ENH Polars support in Joiner - Githubissues

skrub-data / skrub

Prepping tables for machine learning

https://skrub-data.org/

BSD 3-Clause "New" or "Revised" License

1.04k stars 91 forks source link

ENH Polars support in Joiner #945

Closed TheooJ closed 1 week ago

TheooJ commented 2 weeks ago

Refactoring the Joiner:

Support for polars dataframes, use selectors + the dispatch mechanism in Joiner & fuzzy_join()
Better handling of duplicate column names, and input dataframe checks
Dispatch left_join() to have a single join utils
- Cleanup in agg_joiner to remove _pandas/_polars.join()
Dispatch with_columns

TheooJ commented 1 week ago

Should we rename self._matching into self._matcher, as well as the associated files _matching into _matcher ? Or do we keep this for an upcoming PR ?

jeromedockes commented 1 week ago

Should we rename self._matching into self._matcher, as well as the associated files _matching into _matcher ? Or do we keep this for an upcoming PR ?
------------------------------------------------------------
**To be done**:
1) Repeat the portion of the Joiner issue starting at "Closed TheooJ closed" and ending at "to remove _pandas/_polars.join()".
2) In the Joiner issue, what new name does TheooJ suggest for self._matching?
The records have no connection to the Joiner issue.

**Records from a collection**:
------------------------------------------------------------
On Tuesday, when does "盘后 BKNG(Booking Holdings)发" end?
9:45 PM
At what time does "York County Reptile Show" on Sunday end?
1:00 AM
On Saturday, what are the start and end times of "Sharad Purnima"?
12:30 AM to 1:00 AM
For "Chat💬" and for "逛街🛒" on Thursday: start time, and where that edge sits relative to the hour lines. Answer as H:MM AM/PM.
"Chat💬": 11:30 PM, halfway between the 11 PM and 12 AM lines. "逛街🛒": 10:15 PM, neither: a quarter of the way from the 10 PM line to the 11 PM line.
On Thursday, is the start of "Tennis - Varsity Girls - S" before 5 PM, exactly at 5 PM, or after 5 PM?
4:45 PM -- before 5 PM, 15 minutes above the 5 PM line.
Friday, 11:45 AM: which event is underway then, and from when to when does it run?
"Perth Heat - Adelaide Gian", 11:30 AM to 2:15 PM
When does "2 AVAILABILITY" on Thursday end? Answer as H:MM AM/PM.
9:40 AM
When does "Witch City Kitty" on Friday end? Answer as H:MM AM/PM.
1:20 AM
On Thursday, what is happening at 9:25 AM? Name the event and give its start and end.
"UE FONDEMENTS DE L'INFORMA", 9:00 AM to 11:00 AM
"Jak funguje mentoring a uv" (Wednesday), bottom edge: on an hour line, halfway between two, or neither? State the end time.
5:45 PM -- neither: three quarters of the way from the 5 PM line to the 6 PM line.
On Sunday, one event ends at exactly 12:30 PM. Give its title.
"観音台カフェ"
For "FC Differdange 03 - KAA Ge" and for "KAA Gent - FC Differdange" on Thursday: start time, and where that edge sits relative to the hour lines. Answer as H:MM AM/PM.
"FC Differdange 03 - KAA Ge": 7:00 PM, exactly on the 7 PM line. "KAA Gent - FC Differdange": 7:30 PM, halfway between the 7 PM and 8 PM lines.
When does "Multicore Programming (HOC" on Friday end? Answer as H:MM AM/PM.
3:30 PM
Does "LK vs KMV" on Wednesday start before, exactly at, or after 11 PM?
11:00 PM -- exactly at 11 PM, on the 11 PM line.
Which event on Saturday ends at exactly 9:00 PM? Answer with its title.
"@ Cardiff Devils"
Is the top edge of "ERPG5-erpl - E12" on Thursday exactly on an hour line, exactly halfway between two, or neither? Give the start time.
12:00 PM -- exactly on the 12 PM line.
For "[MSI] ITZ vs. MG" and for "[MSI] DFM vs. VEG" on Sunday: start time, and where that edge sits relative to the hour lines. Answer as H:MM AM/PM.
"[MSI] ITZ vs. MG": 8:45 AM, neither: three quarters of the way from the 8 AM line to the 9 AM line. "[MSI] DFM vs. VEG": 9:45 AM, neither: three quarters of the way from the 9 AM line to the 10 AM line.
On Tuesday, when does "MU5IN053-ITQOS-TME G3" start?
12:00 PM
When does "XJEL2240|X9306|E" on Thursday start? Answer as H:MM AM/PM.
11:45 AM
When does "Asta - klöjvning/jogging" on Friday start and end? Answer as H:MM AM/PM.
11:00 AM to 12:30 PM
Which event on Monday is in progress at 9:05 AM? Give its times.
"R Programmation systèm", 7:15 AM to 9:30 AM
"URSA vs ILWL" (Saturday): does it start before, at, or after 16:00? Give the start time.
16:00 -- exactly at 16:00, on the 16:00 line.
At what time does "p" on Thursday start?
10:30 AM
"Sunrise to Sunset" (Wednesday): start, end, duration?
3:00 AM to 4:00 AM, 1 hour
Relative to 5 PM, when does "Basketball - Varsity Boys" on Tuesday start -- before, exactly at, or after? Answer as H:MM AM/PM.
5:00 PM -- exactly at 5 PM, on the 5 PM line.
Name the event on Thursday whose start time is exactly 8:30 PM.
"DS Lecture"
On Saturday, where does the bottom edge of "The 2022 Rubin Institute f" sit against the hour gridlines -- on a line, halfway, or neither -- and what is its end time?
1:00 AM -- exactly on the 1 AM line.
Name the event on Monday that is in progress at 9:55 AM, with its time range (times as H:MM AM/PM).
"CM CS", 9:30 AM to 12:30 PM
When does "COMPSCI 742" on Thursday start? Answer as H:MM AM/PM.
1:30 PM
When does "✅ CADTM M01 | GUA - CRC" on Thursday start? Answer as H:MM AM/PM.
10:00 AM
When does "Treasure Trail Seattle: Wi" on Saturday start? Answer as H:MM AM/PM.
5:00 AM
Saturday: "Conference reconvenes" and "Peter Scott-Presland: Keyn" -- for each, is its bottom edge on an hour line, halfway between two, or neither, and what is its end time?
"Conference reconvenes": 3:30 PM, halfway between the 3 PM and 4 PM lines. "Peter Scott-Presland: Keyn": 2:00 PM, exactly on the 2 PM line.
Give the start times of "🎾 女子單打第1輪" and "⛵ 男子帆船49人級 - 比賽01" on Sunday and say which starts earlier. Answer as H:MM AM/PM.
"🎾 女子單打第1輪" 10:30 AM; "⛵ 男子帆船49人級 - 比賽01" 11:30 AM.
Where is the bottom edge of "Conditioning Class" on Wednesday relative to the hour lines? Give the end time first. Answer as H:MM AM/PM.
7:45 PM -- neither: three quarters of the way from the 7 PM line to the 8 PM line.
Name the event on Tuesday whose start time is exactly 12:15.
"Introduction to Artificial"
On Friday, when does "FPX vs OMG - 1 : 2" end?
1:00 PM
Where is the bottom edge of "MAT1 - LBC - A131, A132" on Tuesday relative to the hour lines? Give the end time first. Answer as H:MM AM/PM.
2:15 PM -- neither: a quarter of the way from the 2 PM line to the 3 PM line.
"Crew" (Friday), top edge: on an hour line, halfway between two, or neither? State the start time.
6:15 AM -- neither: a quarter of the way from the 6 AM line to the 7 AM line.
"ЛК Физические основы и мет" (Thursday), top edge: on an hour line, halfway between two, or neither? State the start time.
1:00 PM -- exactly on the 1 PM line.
------------------------------------------------------------
**Solutions to the exercise**:
1)
Closed TheooJ closed 1 week ago

TheooJ commented 2 weeks ago

Refactoring the Joiner:

Support for polars dataframes, use selectors + the dispatch mechanism in Joiner & fuzzy_join()
Better handling of duplicate column names, and input dataframe checks
Dispatch left_join() to have a single join utils
- Cleanup in agg_joiner to remove _pandas/_polars.join()

2) self._matcher